Seharusnya dapat dirancang sistem Pemilu yang lebih efektif dan efisien
serta lebih sederhana. Tidak perlu membesar besarkan momen itu. Masa kampanye
dipersingkat hanya beberapa hari saja dan difokuskan pada kampanye yang
bersifat indoor, tidak outdoor, seperti sekarang. Jadikan Pemilu
itu sebuah kegiatan rutin yang biasa biasa saja. Setelah Pemilu justru
partisipasi masyarakat diharapkan untuk memantau, mengontrol dan mengevaluasi
segala program dari lembaga lembaga legislatif, eksekutif dan yudikatif,
berikut pelaksanaannya secara terus menerus. Jadi sudah terjadi mis alokasi pemanfaatan sumberdaya dari
yang seharusnya difokuskan pada pasca pemilu, tetapi ditempatkan pada
masa pra pemilu dan hari pemilu. Rumuskan berbagai mekanisme dan prosedur yang
memberi kesempatan seluas luasnya bagi partisipasi masyarakat untuk memantau
terus menerus segala tindak tanduk dan kinerja lembaga lembaga negara.

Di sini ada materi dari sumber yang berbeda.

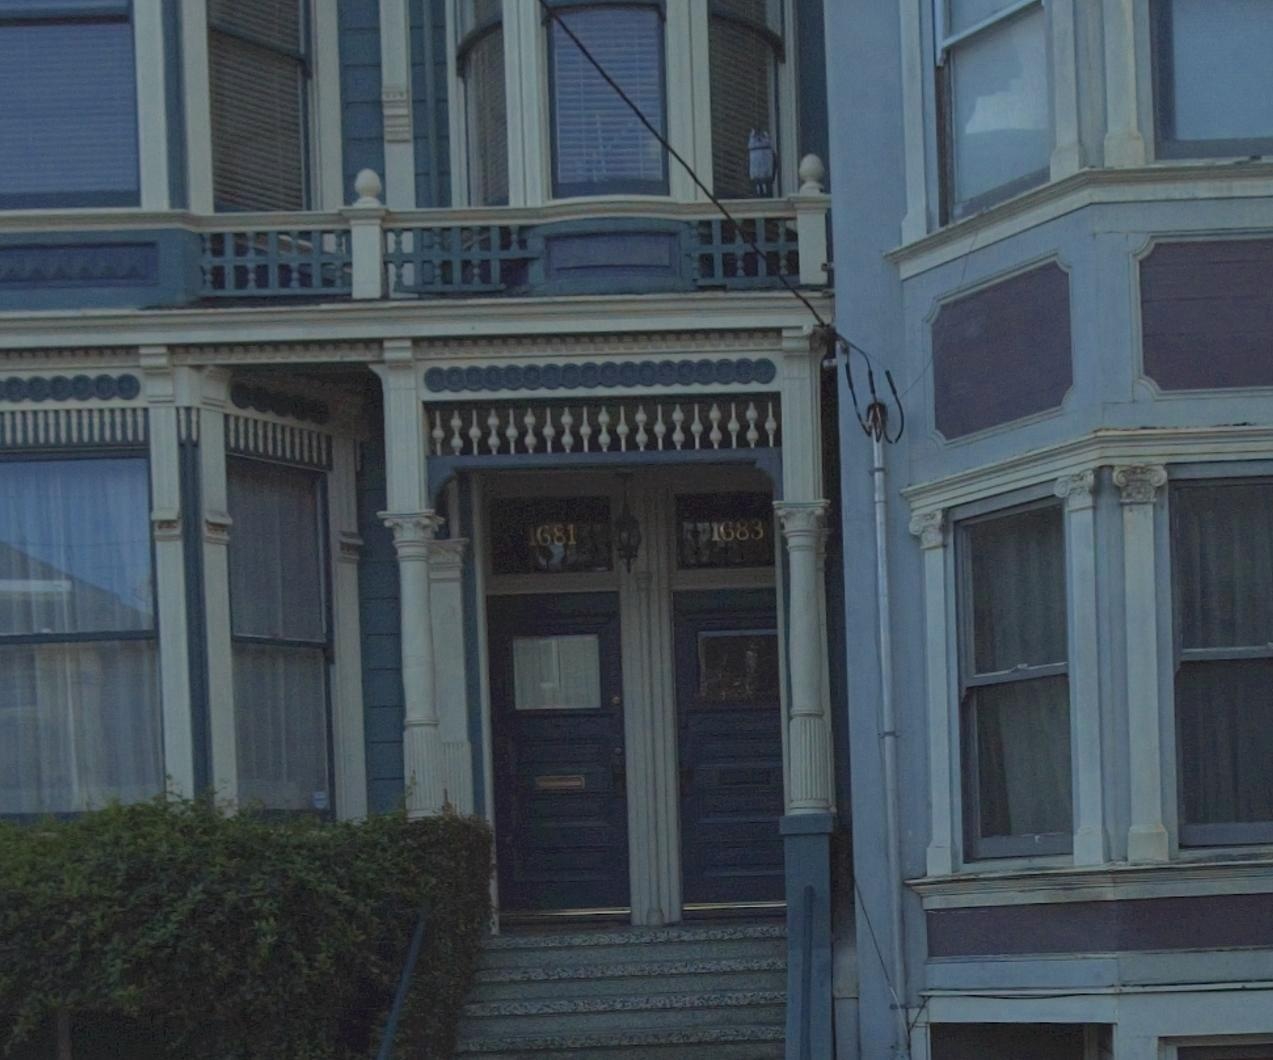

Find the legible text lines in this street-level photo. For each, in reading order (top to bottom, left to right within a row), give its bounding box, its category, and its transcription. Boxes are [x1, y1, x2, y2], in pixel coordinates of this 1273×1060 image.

[526, 520, 579, 549] StreetNumber: 1681
[707, 514, 767, 544] StreetNumber: 1683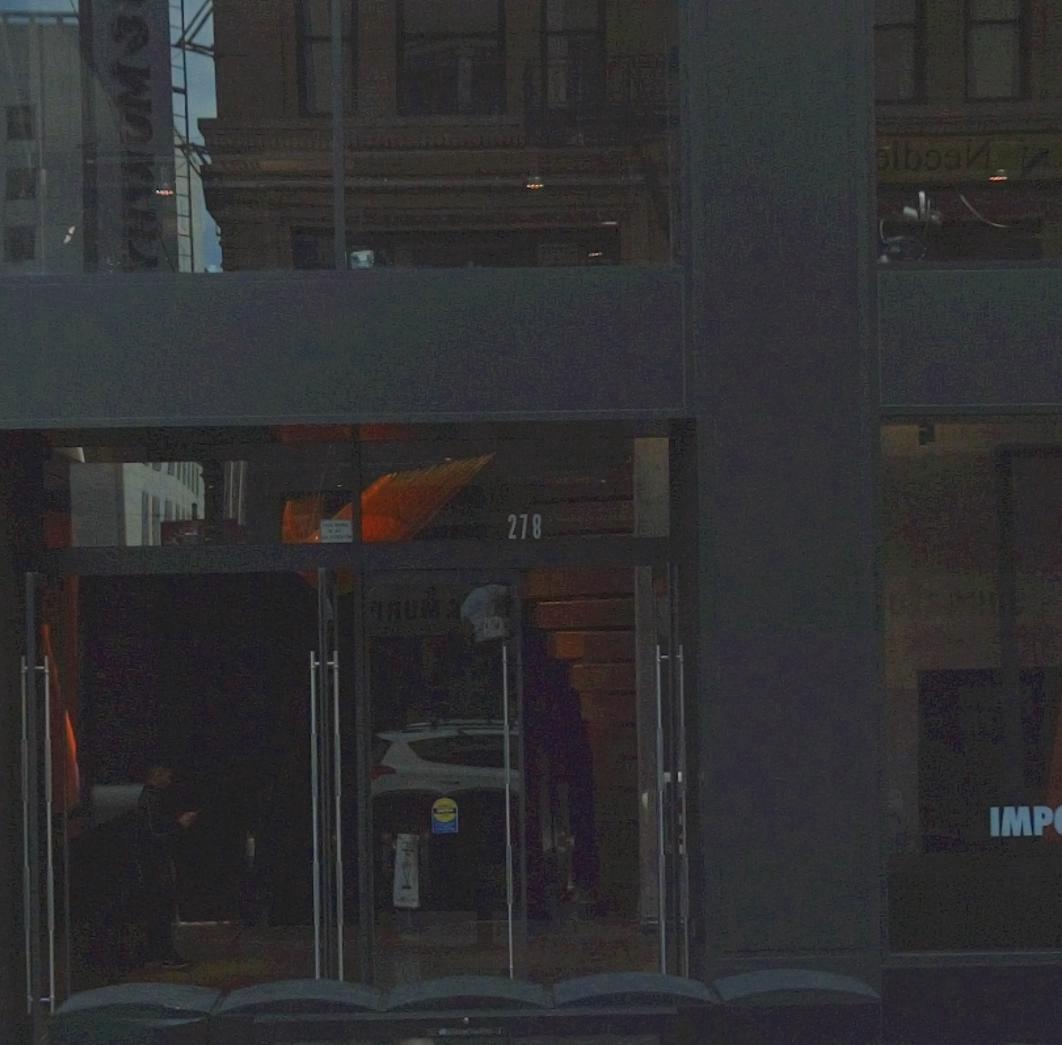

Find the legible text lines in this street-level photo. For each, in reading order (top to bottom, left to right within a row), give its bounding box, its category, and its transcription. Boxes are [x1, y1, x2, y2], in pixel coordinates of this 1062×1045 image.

[105, 54, 157, 148] None: MU
[886, 134, 997, 175] None: i*****
[503, 509, 547, 543] StreetNumber: 278
[399, 593, 445, 625] None: UM
[985, 801, 1056, 841] None: IMP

Selanjutnya dilakukan upaya desakralisasi
semua jabatan di semua lembaga negara dan semua level jabatan struktural.
Desakralisasi itu harus disertai dengan penghapusan dan penyederhanaan banyak
ketentuan protokoler, pengurangan insentif dan dana taktis operasional suatu
jabatan. Upaya desakralisasi ini mutlak dilakukan untuk mengembalikan fitrah
jabatan dari anugerah kembali ke amanah.
Selama ini segala atribut yang melekat
pada suatu jabatan, yang membuat orang silau dan berlomba lomba merebutnya.
Uraian singkat itu hanya merupakan contoh ilustrasi, bahwa kesalahan persepsi
dan cara pandang pada tataran filosofis ( hulu ), menyebabkan rentetan
kesalahan di level teknis ( hilir ). Pada tataran filosofis diperlukan
peran para pemikir, akademisi dan di aras teknis diperlukan peran
para teknokrat serta birokrat. Mungkin setelah itu baru lah rakyat mendapatkan
kebebasan dan kesejahteraan yang hakiki.